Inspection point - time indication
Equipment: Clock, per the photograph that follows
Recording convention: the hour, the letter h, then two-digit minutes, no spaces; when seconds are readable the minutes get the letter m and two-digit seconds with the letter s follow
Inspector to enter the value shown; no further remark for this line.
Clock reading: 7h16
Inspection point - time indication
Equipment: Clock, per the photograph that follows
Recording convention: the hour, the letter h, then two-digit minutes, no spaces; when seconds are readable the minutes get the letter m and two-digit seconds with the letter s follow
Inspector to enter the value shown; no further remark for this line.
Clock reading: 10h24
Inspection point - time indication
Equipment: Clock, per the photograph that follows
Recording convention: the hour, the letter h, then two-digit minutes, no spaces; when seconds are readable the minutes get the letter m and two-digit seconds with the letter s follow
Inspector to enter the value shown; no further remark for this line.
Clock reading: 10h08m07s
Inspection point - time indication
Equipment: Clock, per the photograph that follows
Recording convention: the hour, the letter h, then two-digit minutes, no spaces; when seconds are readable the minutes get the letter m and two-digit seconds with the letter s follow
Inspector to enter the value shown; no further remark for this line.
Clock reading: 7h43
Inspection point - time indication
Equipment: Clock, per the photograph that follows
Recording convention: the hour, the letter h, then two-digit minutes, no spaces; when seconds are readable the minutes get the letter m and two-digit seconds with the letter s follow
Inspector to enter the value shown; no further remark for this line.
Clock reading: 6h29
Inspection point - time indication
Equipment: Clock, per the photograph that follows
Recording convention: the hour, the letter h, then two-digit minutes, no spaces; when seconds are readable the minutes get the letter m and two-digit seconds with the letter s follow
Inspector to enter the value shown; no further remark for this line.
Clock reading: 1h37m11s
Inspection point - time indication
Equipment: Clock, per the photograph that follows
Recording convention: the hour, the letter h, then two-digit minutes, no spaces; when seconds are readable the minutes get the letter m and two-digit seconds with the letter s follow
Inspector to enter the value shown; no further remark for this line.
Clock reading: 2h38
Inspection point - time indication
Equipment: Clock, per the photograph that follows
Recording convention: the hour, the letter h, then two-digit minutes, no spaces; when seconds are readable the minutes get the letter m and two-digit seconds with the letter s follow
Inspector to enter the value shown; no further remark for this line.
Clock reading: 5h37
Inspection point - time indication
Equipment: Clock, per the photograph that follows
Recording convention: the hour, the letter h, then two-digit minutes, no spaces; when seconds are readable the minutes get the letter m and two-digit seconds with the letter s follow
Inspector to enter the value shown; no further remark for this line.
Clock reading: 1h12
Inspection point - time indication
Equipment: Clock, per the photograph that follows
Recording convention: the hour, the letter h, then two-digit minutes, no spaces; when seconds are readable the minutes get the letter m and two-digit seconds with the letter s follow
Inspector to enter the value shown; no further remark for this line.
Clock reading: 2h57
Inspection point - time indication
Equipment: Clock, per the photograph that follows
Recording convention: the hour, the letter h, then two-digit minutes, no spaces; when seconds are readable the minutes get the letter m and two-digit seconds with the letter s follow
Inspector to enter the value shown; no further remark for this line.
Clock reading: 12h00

## [Exercise objective]
Reproduce every record above verbatim, line for line, with nothing altered.

## [Response]
Inspection point - time indication
Equipment: Clock, per the photograph that follows
Recording convention: the hour, the letter h, then two-digit minutes, no spaces; when seconds are readable the minutes get the letter m and two-digit seconds with the letter s follow
Inspector to enter the value shown; no further remark for this line.
Clock reading: 7h16
Inspection point - time indication
Equipment: Clock, per the photograph that follows
Recording convention: the hour, the letter h, then two-digit minutes, no spaces; when seconds are readable the minutes get the letter m and two-digit seconds with the letter s follow
Inspector to enter the value shown; no further remark for this line.
Clock reading: 10h24
Inspection point - time indication
Equipment: Clock, per the photograph that follows
Recording convention: the hour, the letter h, then two-digit minutes, no spaces; when seconds are readable the minutes get the letter m and two-digit seconds with the letter s follow
Inspector to enter the value shown; no further remark for this line.
Clock reading: 10h08m07s
Inspection point - time indication
Equipment: Clock, per the photograph that follows
Recording convention: the hour, the letter h, then two-digit minutes, no spaces; when seconds are readable the minutes get the letter m and two-digit seconds with the letter s follow
Inspector to enter the value shown; no further remark for this line.
Clock reading: 7h43
Inspection point - time indication
Equipment: Clock, per the photograph that follows
Recording convention: the hour, the letter h, then two-digit minutes, no spaces; when seconds are readable the minutes get the letter m and two-digit seconds with the letter s follow
Inspector to enter the value shown; no further remark for this line.
Clock reading: 6h29
Inspection point - time indication
Equipment: Clock, per the photograph that follows
Recording convention: the hour, the letter h, then two-digit minutes, no spaces; when seconds are readable the minutes get the letter m and two-digit seconds with the letter s follow
Inspector to enter the value shown; no further remark for this line.
Clock reading: 1h37m11s
Inspection point - time indication
Equipment: Clock, per the photograph that follows
Recording convention: the hour, the letter h, then two-digit minutes, no spaces; when seconds are readable the minutes get the letter m and two-digit seconds with the letter s follow
Inspector to enter the value shown; no further remark for this line.
Clock reading: 2h38
Inspection point - time indication
Equipment: Clock, per the photograph that follows
Recording convention: the hour, the letter h, then two-digit minutes, no spaces; when seconds are readable the minutes get the letter m and two-digit seconds with the letter s follow
Inspector to enter the value shown; no further remark for this line.
Clock reading: 5h37
Inspection point - time indication
Equipment: Clock, per the photograph that follows
Recording convention: the hour, the letter h, then two-digit minutes, no spaces; when seconds are readable the minutes get the letter m and two-digit seconds with the letter s follow
Inspector to enter the value shown; no further remark for this line.
Clock reading: 1h12
Inspection point - time indication
Equipment: Clock, per the photograph that follows
Recording convention: the hour, the letter h, then two-digit minutes, no spaces; when seconds are readable the minutes get the letter m and two-digit seconds with the letter s follow
Inspector to enter the value shown; no further remark for this line.
Clock reading: 2h57
Inspection point - time indication
Equipment: Clock, per the photograph that follows
Recording convention: the hour, the letter h, then two-digit minutes, no spaces; when seconds are readable the minutes get the letter m and two-digit seconds with the letter s follow
Inspector to enter the value shown; no further remark for this line.
Clock reading: 12h00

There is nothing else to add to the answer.